**Data for this exercise**

^^^^^^^^^^^^^^^^

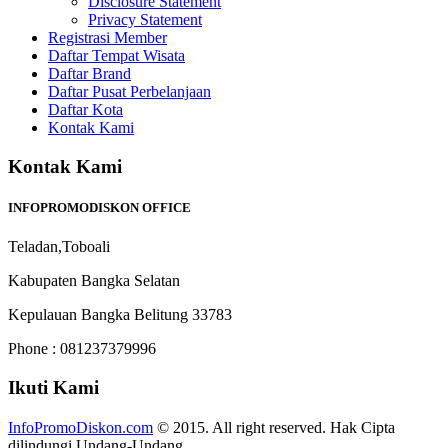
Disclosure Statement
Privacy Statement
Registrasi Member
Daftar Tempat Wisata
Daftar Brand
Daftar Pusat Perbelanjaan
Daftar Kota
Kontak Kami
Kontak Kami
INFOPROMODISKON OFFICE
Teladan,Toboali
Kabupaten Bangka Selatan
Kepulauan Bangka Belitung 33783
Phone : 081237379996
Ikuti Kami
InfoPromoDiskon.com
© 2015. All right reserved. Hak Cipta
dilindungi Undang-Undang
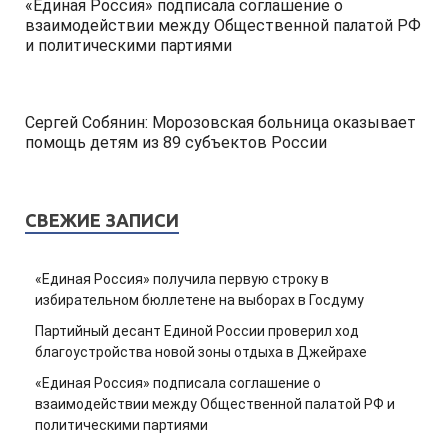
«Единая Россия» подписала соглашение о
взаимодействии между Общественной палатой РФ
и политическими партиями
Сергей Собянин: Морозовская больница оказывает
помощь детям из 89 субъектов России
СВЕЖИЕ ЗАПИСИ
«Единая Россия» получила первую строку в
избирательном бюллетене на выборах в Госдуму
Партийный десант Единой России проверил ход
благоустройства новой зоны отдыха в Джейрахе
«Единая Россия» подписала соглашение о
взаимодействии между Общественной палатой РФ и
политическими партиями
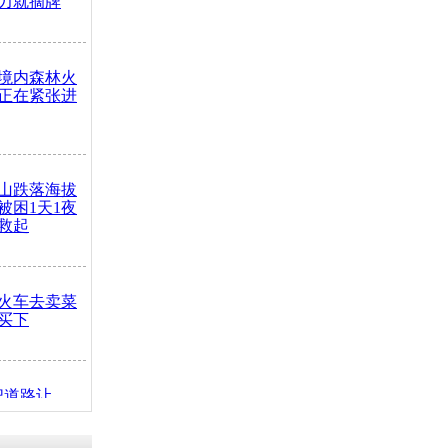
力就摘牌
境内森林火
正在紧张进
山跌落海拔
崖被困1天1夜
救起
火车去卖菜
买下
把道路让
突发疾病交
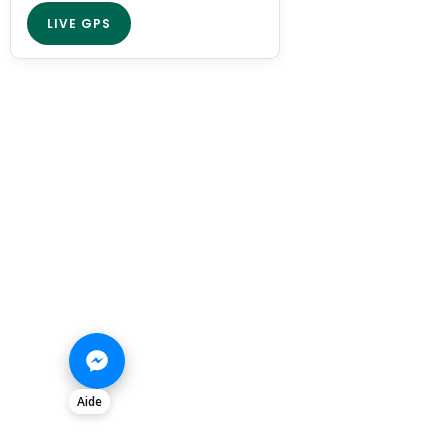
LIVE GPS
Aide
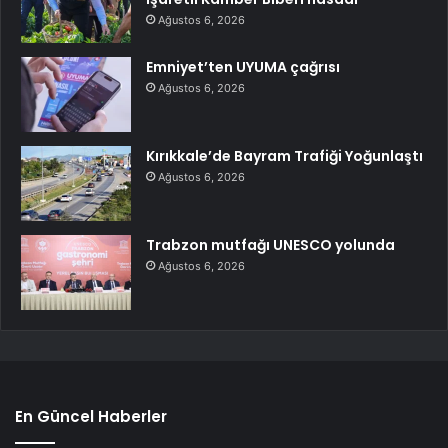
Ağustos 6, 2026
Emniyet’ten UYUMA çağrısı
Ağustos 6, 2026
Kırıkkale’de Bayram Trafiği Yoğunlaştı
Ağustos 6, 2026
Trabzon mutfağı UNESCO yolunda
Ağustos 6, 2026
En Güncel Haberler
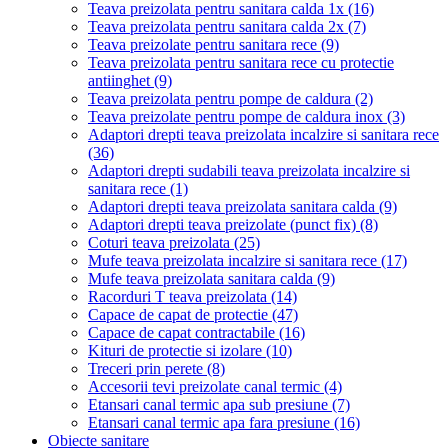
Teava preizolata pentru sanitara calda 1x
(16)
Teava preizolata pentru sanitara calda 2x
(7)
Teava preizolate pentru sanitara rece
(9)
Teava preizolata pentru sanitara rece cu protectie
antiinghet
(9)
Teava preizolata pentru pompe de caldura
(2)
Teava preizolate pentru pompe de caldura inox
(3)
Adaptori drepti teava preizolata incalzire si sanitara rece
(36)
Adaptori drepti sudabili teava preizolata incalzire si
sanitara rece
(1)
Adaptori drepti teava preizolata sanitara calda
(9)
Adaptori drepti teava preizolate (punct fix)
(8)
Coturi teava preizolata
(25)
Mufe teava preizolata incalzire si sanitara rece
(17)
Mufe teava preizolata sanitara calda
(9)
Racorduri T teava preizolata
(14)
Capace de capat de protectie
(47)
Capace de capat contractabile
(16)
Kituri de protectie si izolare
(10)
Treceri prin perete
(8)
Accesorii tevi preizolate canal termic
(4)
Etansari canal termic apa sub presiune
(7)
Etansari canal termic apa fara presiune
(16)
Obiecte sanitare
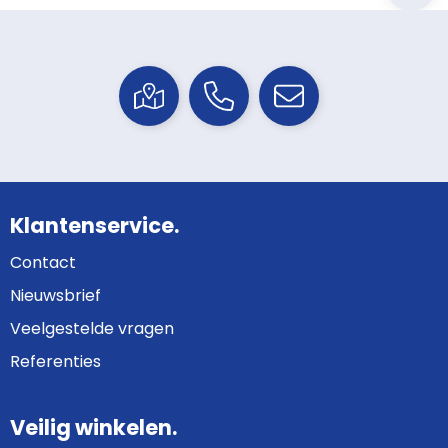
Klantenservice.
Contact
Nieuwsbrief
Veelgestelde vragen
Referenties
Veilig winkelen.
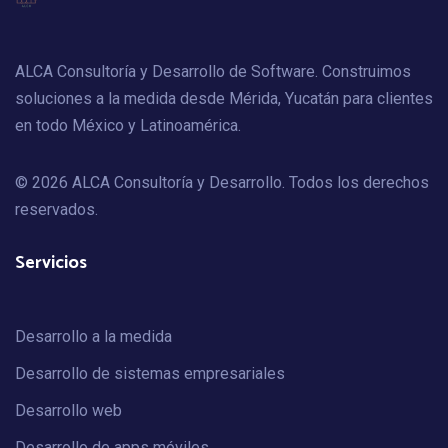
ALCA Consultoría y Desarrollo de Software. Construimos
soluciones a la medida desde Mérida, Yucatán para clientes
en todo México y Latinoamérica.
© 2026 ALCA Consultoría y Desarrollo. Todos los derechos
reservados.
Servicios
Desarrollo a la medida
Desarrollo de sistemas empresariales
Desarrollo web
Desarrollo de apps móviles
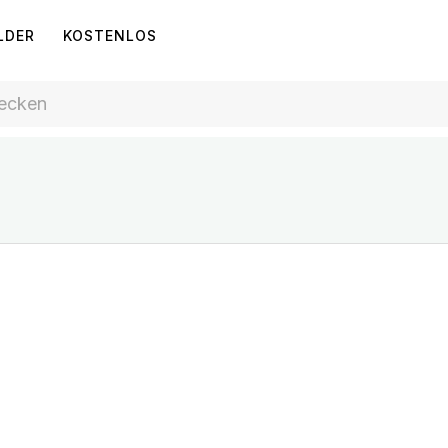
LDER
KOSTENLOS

^^^^^^^^^^^^^^^^

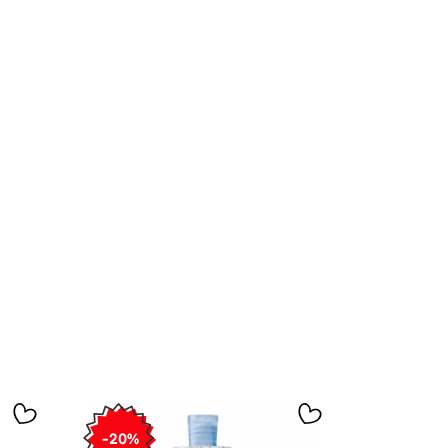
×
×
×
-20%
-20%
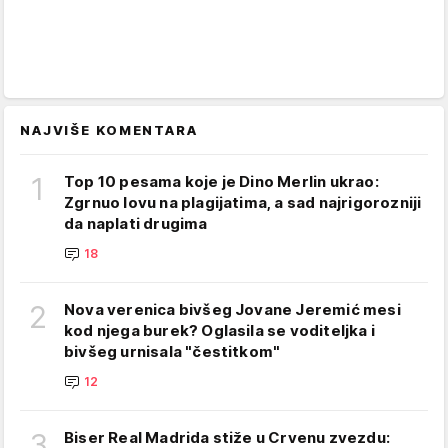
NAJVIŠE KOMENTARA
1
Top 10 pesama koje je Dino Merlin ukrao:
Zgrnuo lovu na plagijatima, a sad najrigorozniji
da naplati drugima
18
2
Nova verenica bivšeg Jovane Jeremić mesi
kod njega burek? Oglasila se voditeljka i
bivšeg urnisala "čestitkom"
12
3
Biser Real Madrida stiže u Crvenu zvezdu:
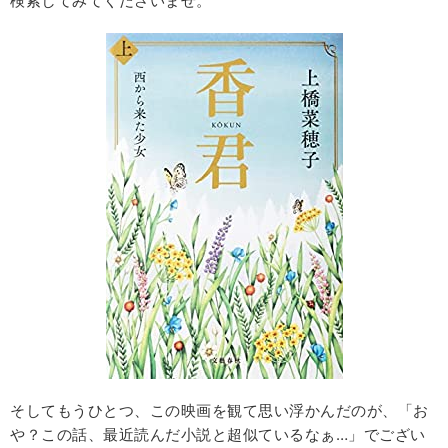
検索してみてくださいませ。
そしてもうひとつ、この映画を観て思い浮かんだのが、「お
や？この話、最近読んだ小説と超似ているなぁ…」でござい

^^^^^^^^^^^^^^^^

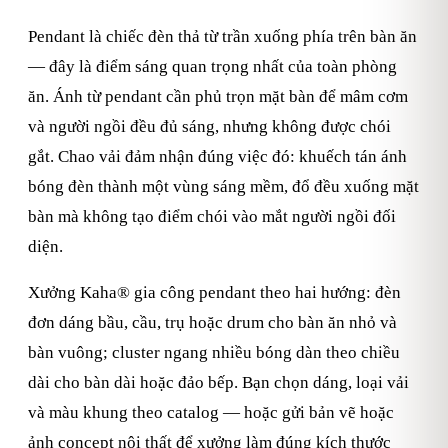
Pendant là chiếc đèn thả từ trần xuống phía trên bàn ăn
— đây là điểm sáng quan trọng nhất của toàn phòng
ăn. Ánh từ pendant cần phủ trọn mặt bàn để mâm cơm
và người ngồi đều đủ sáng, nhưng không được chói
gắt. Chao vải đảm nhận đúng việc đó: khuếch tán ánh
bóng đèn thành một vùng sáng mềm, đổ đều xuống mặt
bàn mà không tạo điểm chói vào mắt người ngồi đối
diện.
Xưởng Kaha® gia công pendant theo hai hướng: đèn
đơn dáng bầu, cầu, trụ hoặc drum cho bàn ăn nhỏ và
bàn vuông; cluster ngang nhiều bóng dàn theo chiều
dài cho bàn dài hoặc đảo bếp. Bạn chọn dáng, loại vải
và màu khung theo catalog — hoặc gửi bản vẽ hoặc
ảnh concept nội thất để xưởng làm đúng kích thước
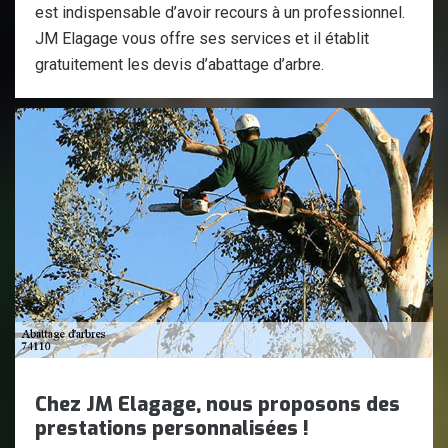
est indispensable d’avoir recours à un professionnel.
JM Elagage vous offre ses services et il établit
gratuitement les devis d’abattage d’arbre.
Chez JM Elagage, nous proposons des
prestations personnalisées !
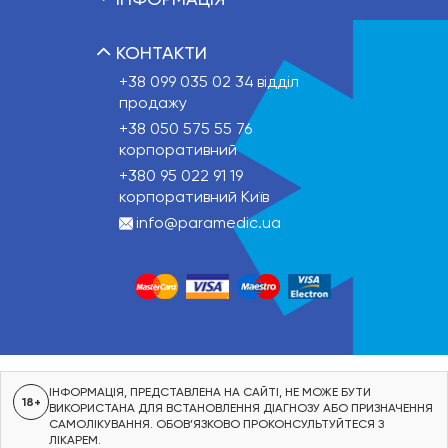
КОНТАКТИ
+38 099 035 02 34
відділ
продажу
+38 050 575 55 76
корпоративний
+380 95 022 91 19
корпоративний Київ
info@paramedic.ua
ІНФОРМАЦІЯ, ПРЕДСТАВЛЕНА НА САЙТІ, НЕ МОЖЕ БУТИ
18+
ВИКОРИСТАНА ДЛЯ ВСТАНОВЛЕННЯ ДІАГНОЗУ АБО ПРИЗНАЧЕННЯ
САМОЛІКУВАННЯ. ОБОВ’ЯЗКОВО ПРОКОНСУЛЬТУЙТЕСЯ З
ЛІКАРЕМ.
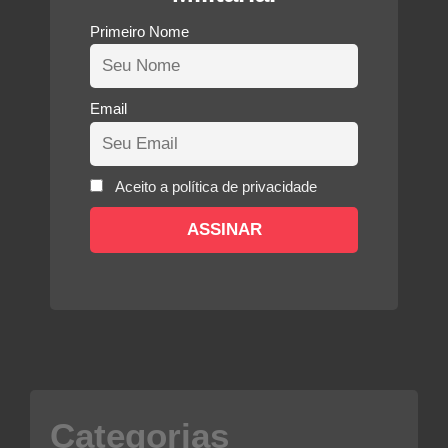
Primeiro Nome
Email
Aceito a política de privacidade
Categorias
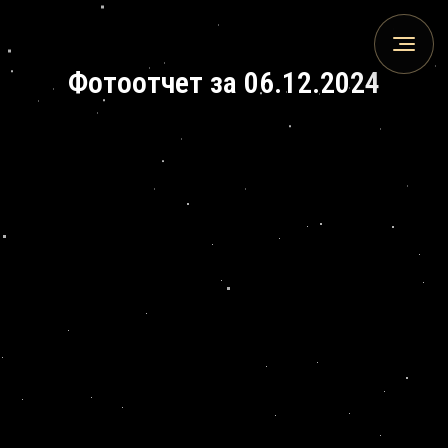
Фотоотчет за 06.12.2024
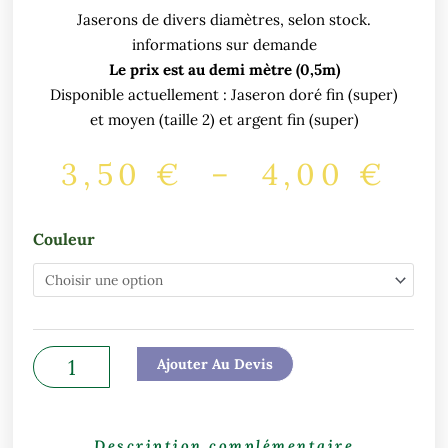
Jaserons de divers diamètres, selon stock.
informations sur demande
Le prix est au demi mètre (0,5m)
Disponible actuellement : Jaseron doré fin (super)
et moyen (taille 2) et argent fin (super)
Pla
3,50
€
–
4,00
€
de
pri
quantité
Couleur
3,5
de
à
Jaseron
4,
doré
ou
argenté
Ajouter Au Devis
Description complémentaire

^^^^^^^^^^^^^^^^

**Work to complete**
Exact copy, pictures excluded: from the line with "Aceito a política de privacidade" up to and including the line with "Description complémentaire" in the data above.

**Task output**
Aceito a política de privacidade
Categorias
Фотоотчет за 06.12.2024
Jaserons de divers diamètres, selon stock.
informations sur demande
Le prix est au demi mètre (0,5m)
Disponible actuellement : Jaseron doré fin (super)
et moyen (taille 2) et argent fin (super)
Pla
3,50
€
–
4,00
€
de
pri
quantité
Couleur
3,5
de
à
Jaseron
4,
doré
ou
argenté
Ajouter Au Devis
Description complémentaire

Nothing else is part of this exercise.